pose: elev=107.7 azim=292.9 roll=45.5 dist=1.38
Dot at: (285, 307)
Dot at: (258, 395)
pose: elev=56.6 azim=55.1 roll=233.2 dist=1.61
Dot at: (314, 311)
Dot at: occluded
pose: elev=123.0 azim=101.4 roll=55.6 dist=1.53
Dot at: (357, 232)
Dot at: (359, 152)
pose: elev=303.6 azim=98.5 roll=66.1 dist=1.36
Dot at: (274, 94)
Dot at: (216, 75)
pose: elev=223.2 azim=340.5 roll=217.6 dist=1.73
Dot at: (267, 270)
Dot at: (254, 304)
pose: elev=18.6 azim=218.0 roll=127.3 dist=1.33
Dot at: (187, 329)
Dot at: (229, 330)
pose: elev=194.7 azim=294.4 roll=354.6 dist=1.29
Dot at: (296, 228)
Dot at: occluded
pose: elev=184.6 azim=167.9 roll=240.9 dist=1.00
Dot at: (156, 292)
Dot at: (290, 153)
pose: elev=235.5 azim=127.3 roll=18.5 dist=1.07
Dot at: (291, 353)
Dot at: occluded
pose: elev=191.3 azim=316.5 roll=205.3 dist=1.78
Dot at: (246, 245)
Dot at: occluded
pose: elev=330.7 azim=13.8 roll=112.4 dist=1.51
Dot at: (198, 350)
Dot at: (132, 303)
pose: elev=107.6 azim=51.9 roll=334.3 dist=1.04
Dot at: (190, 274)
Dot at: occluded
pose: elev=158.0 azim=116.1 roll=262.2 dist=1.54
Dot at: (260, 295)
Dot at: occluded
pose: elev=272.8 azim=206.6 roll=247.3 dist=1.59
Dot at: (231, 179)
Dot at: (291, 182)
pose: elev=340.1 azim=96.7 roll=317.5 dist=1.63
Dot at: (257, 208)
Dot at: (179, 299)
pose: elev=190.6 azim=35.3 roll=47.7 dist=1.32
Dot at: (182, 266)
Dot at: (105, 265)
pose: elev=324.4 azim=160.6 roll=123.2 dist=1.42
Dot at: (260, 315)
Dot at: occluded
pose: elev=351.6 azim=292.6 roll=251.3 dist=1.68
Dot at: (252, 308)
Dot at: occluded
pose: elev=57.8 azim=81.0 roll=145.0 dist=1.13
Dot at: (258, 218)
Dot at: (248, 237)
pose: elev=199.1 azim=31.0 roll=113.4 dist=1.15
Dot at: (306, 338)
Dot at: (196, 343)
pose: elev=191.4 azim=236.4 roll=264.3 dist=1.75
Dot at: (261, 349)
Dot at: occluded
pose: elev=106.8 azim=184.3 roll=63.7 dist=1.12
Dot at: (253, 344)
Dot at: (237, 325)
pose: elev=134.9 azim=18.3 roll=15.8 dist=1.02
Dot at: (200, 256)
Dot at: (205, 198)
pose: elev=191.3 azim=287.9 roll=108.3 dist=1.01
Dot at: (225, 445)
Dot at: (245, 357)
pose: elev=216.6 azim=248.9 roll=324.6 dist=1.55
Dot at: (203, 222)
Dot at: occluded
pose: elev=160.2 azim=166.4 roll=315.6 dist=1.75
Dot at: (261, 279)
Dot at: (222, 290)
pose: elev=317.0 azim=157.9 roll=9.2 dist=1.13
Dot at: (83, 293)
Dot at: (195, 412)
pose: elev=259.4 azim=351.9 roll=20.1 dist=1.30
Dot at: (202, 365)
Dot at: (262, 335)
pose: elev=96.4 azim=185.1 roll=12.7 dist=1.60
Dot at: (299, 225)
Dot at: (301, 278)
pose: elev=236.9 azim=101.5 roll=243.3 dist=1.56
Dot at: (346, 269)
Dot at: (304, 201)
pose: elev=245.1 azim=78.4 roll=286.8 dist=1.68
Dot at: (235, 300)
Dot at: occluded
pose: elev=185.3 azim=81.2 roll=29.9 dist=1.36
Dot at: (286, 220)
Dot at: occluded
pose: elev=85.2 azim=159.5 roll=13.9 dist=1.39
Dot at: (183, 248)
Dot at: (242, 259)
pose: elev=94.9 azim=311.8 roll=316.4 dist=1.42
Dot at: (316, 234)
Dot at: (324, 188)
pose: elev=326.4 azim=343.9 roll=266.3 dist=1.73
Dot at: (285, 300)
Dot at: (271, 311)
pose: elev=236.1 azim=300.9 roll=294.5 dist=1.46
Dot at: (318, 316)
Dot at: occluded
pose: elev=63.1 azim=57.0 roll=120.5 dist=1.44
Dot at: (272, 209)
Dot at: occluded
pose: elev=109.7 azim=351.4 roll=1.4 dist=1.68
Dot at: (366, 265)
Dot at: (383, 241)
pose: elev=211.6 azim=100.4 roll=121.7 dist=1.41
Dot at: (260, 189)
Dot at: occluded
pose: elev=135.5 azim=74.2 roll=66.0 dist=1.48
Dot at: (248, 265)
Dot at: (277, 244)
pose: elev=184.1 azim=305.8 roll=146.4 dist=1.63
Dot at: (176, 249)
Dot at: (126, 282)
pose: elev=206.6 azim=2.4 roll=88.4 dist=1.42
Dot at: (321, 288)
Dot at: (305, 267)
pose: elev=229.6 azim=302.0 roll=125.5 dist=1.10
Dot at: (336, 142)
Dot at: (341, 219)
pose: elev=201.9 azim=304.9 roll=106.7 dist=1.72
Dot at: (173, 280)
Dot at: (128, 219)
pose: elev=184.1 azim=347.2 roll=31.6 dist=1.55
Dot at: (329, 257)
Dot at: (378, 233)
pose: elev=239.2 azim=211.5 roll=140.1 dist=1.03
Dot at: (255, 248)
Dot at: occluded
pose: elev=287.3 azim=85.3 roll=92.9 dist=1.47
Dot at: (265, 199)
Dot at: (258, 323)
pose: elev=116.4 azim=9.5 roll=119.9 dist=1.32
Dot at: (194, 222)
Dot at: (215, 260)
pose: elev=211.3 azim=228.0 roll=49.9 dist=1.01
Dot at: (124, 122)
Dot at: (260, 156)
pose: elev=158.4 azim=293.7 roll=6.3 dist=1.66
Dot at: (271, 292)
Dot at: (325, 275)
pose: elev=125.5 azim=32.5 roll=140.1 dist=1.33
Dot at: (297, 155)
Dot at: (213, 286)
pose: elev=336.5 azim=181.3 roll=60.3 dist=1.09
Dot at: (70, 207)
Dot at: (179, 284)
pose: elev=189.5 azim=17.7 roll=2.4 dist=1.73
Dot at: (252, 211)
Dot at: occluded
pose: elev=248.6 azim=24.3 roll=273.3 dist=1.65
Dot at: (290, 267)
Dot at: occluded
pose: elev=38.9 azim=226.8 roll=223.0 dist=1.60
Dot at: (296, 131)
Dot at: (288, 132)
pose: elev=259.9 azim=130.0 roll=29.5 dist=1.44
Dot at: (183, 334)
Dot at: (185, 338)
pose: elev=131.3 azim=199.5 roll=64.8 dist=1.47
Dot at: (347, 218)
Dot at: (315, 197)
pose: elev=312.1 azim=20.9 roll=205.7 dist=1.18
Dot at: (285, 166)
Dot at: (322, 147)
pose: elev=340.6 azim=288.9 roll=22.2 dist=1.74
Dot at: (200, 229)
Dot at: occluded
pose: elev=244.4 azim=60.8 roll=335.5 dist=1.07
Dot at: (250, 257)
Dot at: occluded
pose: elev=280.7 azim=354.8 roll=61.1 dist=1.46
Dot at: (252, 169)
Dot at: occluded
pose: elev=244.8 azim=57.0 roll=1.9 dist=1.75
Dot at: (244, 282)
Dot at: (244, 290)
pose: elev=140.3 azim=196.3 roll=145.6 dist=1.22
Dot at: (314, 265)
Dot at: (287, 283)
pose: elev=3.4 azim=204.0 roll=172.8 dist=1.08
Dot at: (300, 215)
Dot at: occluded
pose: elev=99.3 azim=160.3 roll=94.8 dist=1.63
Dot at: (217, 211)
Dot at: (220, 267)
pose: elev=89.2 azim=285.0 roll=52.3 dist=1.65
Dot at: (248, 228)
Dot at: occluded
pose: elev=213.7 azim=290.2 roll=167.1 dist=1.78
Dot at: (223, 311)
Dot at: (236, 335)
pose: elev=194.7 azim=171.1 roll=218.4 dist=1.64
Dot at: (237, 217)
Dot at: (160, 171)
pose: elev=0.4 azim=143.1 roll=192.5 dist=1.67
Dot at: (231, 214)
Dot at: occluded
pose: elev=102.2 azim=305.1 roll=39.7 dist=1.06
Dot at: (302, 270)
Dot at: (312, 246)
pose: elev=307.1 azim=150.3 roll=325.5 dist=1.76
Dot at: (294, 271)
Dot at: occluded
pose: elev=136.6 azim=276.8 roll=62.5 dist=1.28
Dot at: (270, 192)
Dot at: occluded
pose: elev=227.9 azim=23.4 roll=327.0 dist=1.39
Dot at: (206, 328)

▬▬▬▬▬▬▬▬▬▬

● Problem requirements:
Reproduce verbatim the stretch of the records from the first line through the line containing "Dot at: (216, 75)".

● Task answer:
pose: elev=107.7 azim=292.9 roll=45.5 dist=1.38
Dot at: (285, 307)
Dot at: (258, 395)
pose: elev=56.6 azim=55.1 roll=233.2 dist=1.61
Dot at: (314, 311)
Dot at: occluded
pose: elev=123.0 azim=101.4 roll=55.6 dist=1.53
Dot at: (357, 232)
Dot at: (359, 152)
pose: elev=303.6 azim=98.5 roll=66.1 dist=1.36
Dot at: (274, 94)
Dot at: (216, 75)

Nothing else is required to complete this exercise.